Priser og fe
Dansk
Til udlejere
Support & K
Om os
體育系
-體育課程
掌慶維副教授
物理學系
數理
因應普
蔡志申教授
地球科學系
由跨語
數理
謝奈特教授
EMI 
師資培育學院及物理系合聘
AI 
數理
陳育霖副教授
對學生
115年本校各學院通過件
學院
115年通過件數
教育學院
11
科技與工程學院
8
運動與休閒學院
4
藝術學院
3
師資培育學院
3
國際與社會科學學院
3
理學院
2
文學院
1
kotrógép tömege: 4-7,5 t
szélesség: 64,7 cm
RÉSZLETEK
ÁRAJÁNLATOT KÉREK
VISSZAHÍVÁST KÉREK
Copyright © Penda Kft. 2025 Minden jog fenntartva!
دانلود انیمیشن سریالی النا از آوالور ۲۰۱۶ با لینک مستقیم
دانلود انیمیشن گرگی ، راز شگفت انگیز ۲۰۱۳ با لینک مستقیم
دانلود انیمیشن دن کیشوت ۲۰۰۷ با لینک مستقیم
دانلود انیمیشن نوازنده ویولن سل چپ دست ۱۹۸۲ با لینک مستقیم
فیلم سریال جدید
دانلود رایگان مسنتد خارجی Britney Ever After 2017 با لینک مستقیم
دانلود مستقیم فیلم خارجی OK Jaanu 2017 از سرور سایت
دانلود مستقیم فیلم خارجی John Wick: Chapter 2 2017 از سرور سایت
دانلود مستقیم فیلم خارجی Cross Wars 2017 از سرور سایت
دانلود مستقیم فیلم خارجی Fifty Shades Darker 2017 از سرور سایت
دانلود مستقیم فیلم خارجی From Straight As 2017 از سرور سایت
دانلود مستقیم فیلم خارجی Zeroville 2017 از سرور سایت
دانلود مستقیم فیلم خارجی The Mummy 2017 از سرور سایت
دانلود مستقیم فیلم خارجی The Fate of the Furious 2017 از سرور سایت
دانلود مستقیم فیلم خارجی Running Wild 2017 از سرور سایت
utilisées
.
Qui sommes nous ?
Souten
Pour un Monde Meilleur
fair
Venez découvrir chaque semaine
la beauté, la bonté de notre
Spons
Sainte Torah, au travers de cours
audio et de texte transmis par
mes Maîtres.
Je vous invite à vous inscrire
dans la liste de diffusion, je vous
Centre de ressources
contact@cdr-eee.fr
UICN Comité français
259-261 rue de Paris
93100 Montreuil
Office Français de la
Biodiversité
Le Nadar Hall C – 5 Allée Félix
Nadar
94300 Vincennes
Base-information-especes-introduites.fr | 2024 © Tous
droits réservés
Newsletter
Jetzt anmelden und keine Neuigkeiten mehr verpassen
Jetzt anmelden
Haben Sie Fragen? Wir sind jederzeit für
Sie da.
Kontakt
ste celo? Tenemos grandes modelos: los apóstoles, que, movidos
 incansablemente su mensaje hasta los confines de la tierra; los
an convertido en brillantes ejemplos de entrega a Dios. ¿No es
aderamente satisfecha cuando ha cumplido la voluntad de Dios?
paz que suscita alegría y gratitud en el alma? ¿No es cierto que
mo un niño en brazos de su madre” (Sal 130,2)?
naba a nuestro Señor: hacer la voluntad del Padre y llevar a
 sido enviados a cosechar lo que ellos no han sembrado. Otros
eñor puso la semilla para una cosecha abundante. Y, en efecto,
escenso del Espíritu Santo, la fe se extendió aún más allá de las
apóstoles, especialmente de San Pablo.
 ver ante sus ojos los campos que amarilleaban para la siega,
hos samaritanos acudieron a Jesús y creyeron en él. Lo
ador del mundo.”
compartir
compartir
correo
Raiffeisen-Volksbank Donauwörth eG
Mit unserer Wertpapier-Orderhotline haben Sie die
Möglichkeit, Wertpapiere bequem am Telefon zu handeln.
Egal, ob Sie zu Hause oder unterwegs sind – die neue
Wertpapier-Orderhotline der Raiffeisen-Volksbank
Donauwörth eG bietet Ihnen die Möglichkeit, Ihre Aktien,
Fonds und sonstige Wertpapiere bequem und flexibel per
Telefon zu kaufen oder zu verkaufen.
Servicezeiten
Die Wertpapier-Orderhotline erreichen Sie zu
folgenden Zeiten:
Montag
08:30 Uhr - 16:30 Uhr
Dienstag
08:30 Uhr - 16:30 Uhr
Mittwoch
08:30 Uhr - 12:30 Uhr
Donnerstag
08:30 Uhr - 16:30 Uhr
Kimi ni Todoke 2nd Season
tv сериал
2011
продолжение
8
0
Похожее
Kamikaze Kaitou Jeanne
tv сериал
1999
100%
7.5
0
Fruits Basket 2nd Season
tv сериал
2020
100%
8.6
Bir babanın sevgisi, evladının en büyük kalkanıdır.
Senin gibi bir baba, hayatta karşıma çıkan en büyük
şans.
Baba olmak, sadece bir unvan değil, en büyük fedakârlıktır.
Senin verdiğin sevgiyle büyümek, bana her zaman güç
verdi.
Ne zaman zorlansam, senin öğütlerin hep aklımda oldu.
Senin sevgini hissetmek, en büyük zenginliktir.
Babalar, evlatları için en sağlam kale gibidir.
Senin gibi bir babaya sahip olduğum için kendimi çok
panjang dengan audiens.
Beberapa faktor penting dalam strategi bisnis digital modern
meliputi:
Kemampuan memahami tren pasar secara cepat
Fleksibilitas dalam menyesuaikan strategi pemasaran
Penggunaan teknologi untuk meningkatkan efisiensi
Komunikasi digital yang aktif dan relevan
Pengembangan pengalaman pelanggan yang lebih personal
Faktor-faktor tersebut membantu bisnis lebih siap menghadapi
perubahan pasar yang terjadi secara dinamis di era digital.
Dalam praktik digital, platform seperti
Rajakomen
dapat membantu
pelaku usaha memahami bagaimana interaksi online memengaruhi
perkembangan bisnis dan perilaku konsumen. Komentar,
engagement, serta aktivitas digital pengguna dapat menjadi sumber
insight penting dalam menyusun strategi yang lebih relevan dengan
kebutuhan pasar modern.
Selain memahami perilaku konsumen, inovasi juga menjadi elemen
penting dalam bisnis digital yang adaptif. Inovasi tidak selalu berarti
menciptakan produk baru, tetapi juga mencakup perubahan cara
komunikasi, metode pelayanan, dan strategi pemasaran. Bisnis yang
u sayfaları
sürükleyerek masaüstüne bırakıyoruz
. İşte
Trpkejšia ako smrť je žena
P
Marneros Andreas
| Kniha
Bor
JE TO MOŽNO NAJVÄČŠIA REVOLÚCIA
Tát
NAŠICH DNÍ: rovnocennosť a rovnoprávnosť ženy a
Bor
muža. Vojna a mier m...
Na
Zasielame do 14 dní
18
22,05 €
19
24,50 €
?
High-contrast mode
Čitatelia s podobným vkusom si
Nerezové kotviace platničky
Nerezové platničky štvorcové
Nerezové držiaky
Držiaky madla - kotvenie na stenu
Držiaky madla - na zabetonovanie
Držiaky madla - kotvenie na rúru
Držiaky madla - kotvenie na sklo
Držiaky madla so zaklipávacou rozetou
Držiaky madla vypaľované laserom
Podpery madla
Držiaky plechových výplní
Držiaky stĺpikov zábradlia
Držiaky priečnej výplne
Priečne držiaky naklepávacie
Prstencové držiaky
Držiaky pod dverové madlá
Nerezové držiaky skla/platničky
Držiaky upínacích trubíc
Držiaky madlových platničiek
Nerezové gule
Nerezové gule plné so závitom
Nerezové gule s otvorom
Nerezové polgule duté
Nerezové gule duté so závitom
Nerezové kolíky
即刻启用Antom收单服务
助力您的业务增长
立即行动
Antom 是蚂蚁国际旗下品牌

Description of the task:
Format every line of text in the data above as a numbered list, omitting blank lines.

Your solution:
1. Priser og fe
2. Dansk
3. Til udlejere
4. Support & K
5. Om os
6. 體育系
7. -體育課程
8. 掌慶維副教授
9. 物理學系
10. 數理
11. 因應普
12. 蔡志申教授
13. 地球科學系
14. 由跨語
15. 數理
16. 謝奈特教授
17. EMI 
18. 師資培育學院及物理系合聘
19. AI 
20. 數理
21. 陳育霖副教授
22. 對學生
23. 115年本校各學院通過件
24. 學院
25. 115年通過件數
26. 教育學院
27. 11
28. 科技與工程學院
29. 8
30. 運動與休閒學院
31. 4
32. 藝術學院
33. 3
34. 師資培育學院
35. 3
36. 國際與社會科學學院
37. 3
38. 理學院
39. 2
40. 文學院
41. 1
42. kotrógép tömege: 4-7,5 t
43. szélesség: 64,7 cm
44. RÉSZLETEK
45. ÁRAJÁNLATOT KÉREK
46. VISSZAHÍVÁST KÉREK
47. Copyright © Penda Kft. 2025 Minden jog fenntartva!
48. دانلود انیمیشن سریالی النا از آوالور ۲۰۱۶ با لینک مستقیم
49. دانلود انیمیشن گرگی ، راز شگفت انگیز ۲۰۱۳ با لینک مستقیم
50. دانلود انیمیشن دن کیشوت ۲۰۰۷ با لینک مستقیم
51. دانلود انیمیشن نوازنده ویولن سل چپ دست ۱۹۸۲ با لینک مستقیم
52. فیلم سریال جدید
53. دانلود رایگان مسنتد خارجی Britney Ever After 2017 با لینک مستقیم
54. دانلود مستقیم فیلم خارجی OK Jaanu 2017 از سرور سایت
55. دانلود مستقیم فیلم خارجی John Wick: Chapter 2 2017 از سرور سایت
56. دانلود مستقیم فیلم خارجی Cross Wars 2017 از سرور سایت
57. دانلود مستقیم فیلم خارجی Fifty Shades Darker 2017 از سرور سایت
58. دانلود مستقیم فیلم خارجی From Straight As 2017 از سرور سایت
59. دانلود مستقیم فیلم خارجی Zeroville 2017 از سرور سایت
60. دانلود مستقیم فیلم خارجی The Mummy 2017 از سرور سایت
61. دانلود مستقیم فیلم خارجی The Fate of the Furious 2017 از سرور سایت
62. دانلود مستقیم فیلم خارجی Running Wild 2017 از سرور سایت
63. utilisées
64. .
65. Qui sommes nous ?
66. Souten
67. Pour un Monde Meilleur
68. fair
69. Venez découvrir chaque semaine
70. la beauté, la bonté de notre
71. Spons
72. Sainte Torah, au travers de cours
73. audio et de texte transmis par
74. mes Maîtres.
75. Je vous invite à vous inscrire
76. dans la liste de diffusion, je vous
77. Centre de ressources
78. contact@cdr-eee.fr
79. UICN Comité français
80. 259-261 rue de Paris
81. 93100 Montreuil
82. Office Français de la
83. Biodiversité
84. Le Nadar Hall C – 5 Allée Félix
85. Nadar
86. 94300 Vincennes
87. Base-information-especes-introduites.fr | 2024 © Tous
88. droits réservés
89. Newsletter
90. Jetzt anmelden und keine Neuigkeiten mehr verpassen
91. Jetzt anmelden
92. Haben Sie Fragen? Wir sind jederzeit für
93. Sie da.
94. Kontakt
95. ste celo? Tenemos grandes modelos: los apóstoles, que, movidos
96.  incansablemente su mensaje hasta los confines de la tierra; los
97. an convertido en brillantes ejemplos de entrega a Dios. ¿No es
98. aderamente satisfecha cuando ha cumplido la voluntad de Dios?
99. paz que suscita alegría y gratitud en el alma? ¿No es cierto que
100. mo un niño en brazos de su madre” (Sal 130,2)?
101. naba a nuestro Señor: hacer la voluntad del Padre y llevar a
102.  sido enviados a cosechar lo que ellos no han sembrado. Otros
103. eñor puso la semilla para una cosecha abundante. Y, en efecto,
104. escenso del Espíritu Santo, la fe se extendió aún más allá de las
105. apóstoles, especialmente de San Pablo.
106.  ver ante sus ojos los campos que amarilleaban para la siega,
107. hos samaritanos acudieron a Jesús y creyeron en él. Lo
108. ador del mundo.”
109. compartir
110. compartir
111. correo
112. Raiffeisen-Volksbank Donauwörth eG
113. Mit unserer Wertpapier-Orderhotline haben Sie die
114. Möglichkeit, Wertpapiere bequem am Telefon zu handeln.
115. Egal, ob Sie zu Hause oder unterwegs sind – die neue
116. Wertpapier-Orderhotline der Raiffeisen-Volksbank
117. Donauwörth eG bietet Ihnen die Möglichkeit, Ihre Aktien,
118. Fonds und sonstige Wertpapiere bequem und flexibel per
119. Telefon zu kaufen oder zu verkaufen.
120. Servicezeiten
121. Die Wertpapier-Orderhotline erreichen Sie zu
122. folgenden Zeiten:
123. Montag
124. 08:30 Uhr - 16:30 Uhr
125. Dienstag
126. 08:30 Uhr - 16:30 Uhr
127. Mittwoch
128. 08:30 Uhr - 12:30 Uhr
129. Donnerstag
130. 08:30 Uhr - 16:30 Uhr
131. Kimi ni Todoke 2nd Season
132. tv сериал
133. 2011
134. продолжение
135. 8
136. 0
137. Похожее
138. Kamikaze Kaitou Jeanne
139. tv сериал
140. 1999
141. 100%
142. 7.5
143. 0
144. Fruits Basket 2nd Season
145. tv сериал
146. 2020
147. 100%
148. 8.6
149. Bir babanın sevgisi, evladının en büyük kalkanıdır.
150. Senin gibi bir baba, hayatta karşıma çıkan en büyük
151. şans.
152. Baba olmak, sadece bir unvan değil, en büyük fedakârlıktır.
153. Senin verdiğin sevgiyle büyümek, bana her zaman güç
154. verdi.
155. Ne zaman zorlansam, senin öğütlerin hep aklımda oldu.
156. Senin sevgini hissetmek, en büyük zenginliktir.
157. Babalar, evlatları için en sağlam kale gibidir.
158. Senin gibi bir babaya sahip olduğum için kendimi çok
159. panjang dengan audiens.
160. Beberapa faktor penting dalam strategi bisnis digital modern
161. meliputi:
162. Kemampuan memahami tren pasar secara cepat
163. Fleksibilitas dalam menyesuaikan strategi pemasaran
164. Penggunaan teknologi untuk meningkatkan efisiensi
165. Komunikasi digital yang aktif dan relevan
166. Pengembangan pengalaman pelanggan yang lebih personal
167. Faktor-faktor tersebut membantu bisnis lebih siap menghadapi
168. perubahan pasar yang terjadi secara dinamis di era digital.
169. Dalam praktik digital, platform seperti
170. Rajakomen
171. dapat membantu
172. pelaku usaha memahami bagaimana interaksi online memengaruhi
173. perkembangan bisnis dan perilaku konsumen. Komentar,
174. engagement, serta aktivitas digital pengguna dapat menjadi sumber
175. insight penting dalam menyusun strategi yang lebih relevan dengan
176. kebutuhan pasar modern.
177. Selain memahami perilaku konsumen, inovasi juga menjadi elemen
178. penting dalam bisnis digital yang adaptif. Inovasi tidak selalu berarti
179. menciptakan produk baru, tetapi juga mencakup perubahan cara
180. komunikasi, metode pelayanan, dan strategi pemasaran. Bisnis yang
181. u sayfaları
182. sürükleyerek masaüstüne bırakıyoruz
183. . İşte
184. Trpkejšia ako smrť je žena
185. P
186. Marneros Andreas
187. | Kniha
188. Bor
189. JE TO MOŽNO NAJVÄČŠIA REVOLÚCIA
190. Tát
191. NAŠICH DNÍ: rovnocennosť a rovnoprávnosť ženy a
192. Bor
193. muža. Vojna a mier m...
194. Na
195. Zasielame do 14 dní
196. 18
197. 22,05 €
198. 19
199. 24,50 €
200. ?
201. High-contrast mode
202. Čitatelia s podobným vkusom si
203. Nerezové kotviace platničky
204. Nerezové platničky štvorcové
205. Nerezové držiaky
206. Držiaky madla - kotvenie na stenu
207. Držiaky madla - na zabetonovanie
208. Držiaky madla - kotvenie na rúru
209. Držiaky madla - kotvenie na sklo
210. Držiaky madla so zaklipávacou rozetou
211. Držiaky madla vypaľované laserom
212. Podpery madla
213. Držiaky plechových výplní
214. Držiaky stĺpikov zábradlia
215. Držiaky priečnej výplne
216. Priečne držiaky naklepávacie
217. Prstencové držiaky
218. Držiaky pod dverové madlá
219. Nerezové držiaky skla/platničky
220. Držiaky upínacích trubíc
221. Držiaky madlových platničiek
222. Nerezové gule
223. Nerezové gule plné so závitom
224. Nerezové gule s otvorom
225. Nerezové polgule duté
226. Nerezové gule duté so závitom
227. Nerezové kolíky
228. 即刻启用Antom收单服务
229. 助力您的业务增长
230. 立即行动
231. Antom 是蚂蚁国际旗下品牌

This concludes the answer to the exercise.